«Nel corso della seconda ispezione, nell’agosto 2013, trovammo alcune pratiche di fido in cui c’era scritto che attraverso quell’importo erano previsti acquisti di azioni, oppure che il finanziamento era concesso perché il cliente evitasse di perdere le azioni che già aveva. Pensammo che i vertici della banca avessero perso il lume della ragione perché un’azione finanziata deve essere dedotta dal patrimonio, poiché si tratterebbe di un caso chiaro di annacquamento del capitale. I soldi prestati venivano comunque dati non solo e non tanto per finanziare operazioni di acquisto delle azioni, tenute artificialmente su una quota elevata, ma erogati soprattutto affinché la gente non le vendesse».

Sono alcune delle parole pronunciate ieri, in sede di testimonianza di fronte al Tribunale di Treviso, nel corso del processo contro l’amministratore delegato di Veneto Banca, Vincenzo Consoli, accusato di aggiotaggio, ostacolo alla vigilanza e falso in prospetto, dall’ispettore della Banca d’Italia Biagio De Varchi, che guidò le due ispezioni nella sede della banca nel 2013.

Nella deposizione, durata più di due ore, De Varchi ha riferito che la verifica di tale fenomeno avvenne quasi incidentalmente e che riguardò un numero ridotto di casi, 16 in tutto, rilevati a campione e relativi ad alcuni grandi imprenditori.

«Ma la mancanza di consapevolezza dell’illiceità dei comportamenti – ha aggiunto De Varchi – ci faceva pensare ad un fenomeno assai più diffuso».

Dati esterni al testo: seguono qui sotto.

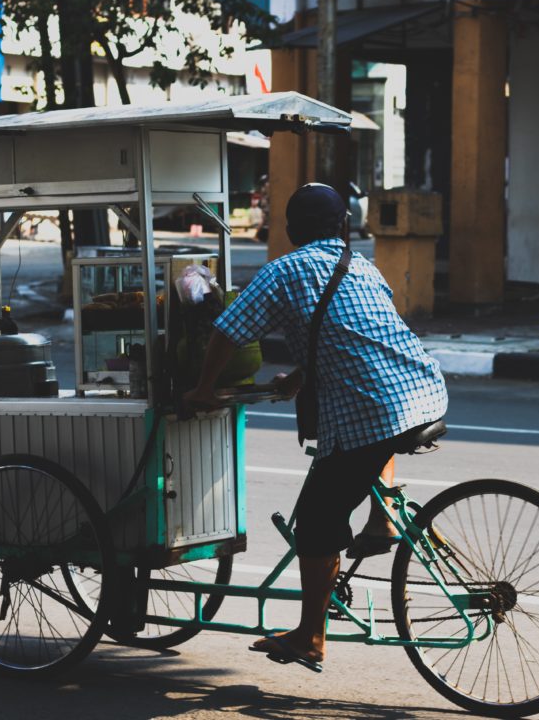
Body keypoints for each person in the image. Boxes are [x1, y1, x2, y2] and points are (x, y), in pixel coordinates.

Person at [183, 182, 447, 672]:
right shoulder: (363, 265)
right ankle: (382, 517)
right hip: (423, 389)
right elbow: (353, 333)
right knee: (370, 429)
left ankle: (310, 636)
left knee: (318, 523)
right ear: (345, 226)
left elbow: (227, 329)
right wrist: (301, 377)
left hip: (374, 408)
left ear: (289, 231)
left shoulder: (283, 270)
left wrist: (202, 390)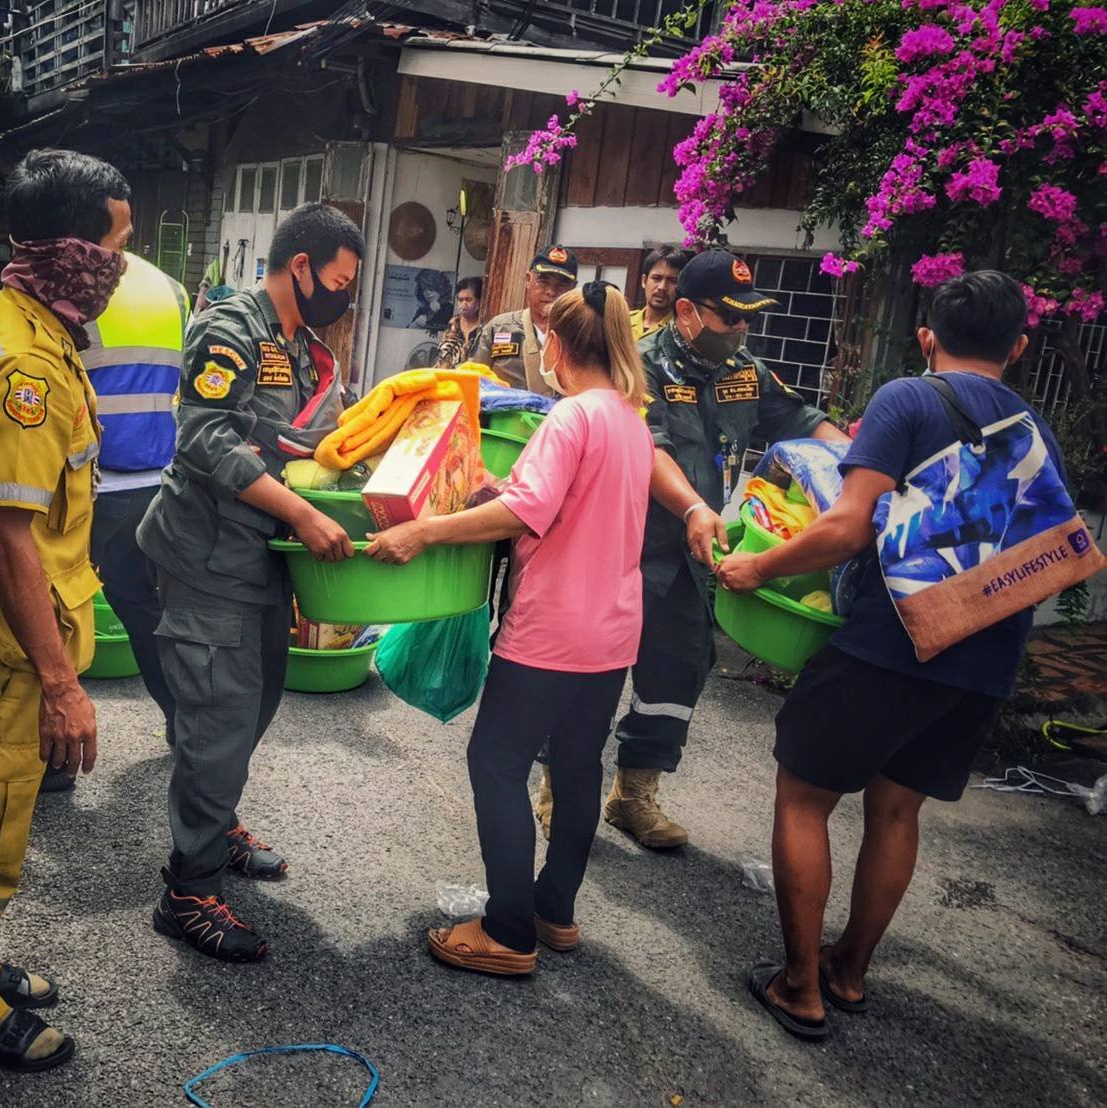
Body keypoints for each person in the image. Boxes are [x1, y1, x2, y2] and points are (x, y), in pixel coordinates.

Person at [715, 271, 1067, 1040]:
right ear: (1019, 346)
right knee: (897, 809)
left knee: (805, 796)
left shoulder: (907, 399)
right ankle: (848, 971)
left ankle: (799, 986)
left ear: (926, 337)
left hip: (895, 640)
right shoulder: (1034, 425)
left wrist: (757, 567)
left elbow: (848, 525)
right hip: (986, 653)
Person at [365, 282, 714, 974]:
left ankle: (508, 930)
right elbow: (560, 498)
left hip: (552, 630)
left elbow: (529, 514)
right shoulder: (624, 417)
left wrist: (425, 533)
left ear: (554, 345)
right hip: (612, 632)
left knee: (494, 763)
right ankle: (555, 912)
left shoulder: (572, 416)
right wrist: (494, 488)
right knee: (578, 768)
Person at [0, 148, 133, 1073]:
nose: (129, 259)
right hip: (8, 648)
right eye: (121, 241)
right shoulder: (28, 373)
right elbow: (11, 540)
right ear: (79, 247)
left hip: (5, 632)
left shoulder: (25, 322)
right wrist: (59, 684)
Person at [532, 249, 851, 848]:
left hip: (689, 559)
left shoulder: (746, 372)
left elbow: (806, 424)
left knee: (677, 673)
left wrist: (865, 472)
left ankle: (634, 794)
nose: (740, 329)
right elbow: (650, 451)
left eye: (746, 318)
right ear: (685, 312)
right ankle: (559, 786)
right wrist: (694, 507)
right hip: (622, 547)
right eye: (728, 318)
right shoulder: (639, 366)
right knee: (586, 675)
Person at [137, 202, 362, 963]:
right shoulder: (230, 327)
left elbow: (286, 438)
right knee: (218, 721)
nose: (344, 298)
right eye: (338, 281)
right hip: (208, 557)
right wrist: (301, 512)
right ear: (300, 267)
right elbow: (204, 438)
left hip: (259, 556)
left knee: (254, 704)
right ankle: (189, 891)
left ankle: (217, 821)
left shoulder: (298, 345)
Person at [34, 250, 188, 796]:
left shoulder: (73, 287)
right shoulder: (171, 288)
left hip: (89, 481)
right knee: (147, 610)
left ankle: (54, 759)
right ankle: (182, 724)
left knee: (54, 608)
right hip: (157, 480)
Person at [470, 246, 579, 394]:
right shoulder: (499, 328)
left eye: (562, 284)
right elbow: (472, 379)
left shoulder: (580, 335)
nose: (551, 291)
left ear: (573, 288)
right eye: (543, 281)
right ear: (528, 280)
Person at [630, 247, 687, 341]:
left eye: (672, 281)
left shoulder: (682, 331)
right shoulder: (622, 322)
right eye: (656, 278)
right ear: (644, 281)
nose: (662, 287)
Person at [436, 276, 484, 368]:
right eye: (460, 300)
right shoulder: (454, 323)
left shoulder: (485, 327)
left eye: (469, 300)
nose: (464, 304)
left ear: (479, 301)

L’ispettore ha anche parlato dell’esistenza di istruttorie per la concessione di fidi in cui «mancavano analisi approfondite sulla capacità del debitore di restituire gli importi e si indicava solo la dicitura ‘nominativo noto presso la direzione’».

De Varchi ha inoltre aggiunto che «Consoli prendeva all’incirca 3,6 milioni all’anno, tra la parte fissa e quella variabile, che però veniva saldata subito. Un importo stratosferico, basti pensare che prendeva 50  mila euro in meno dell’ad di Banca Intesa, che però, contrariamente a Veneto Banca, produceva risultati in termini di utili d’esercizio».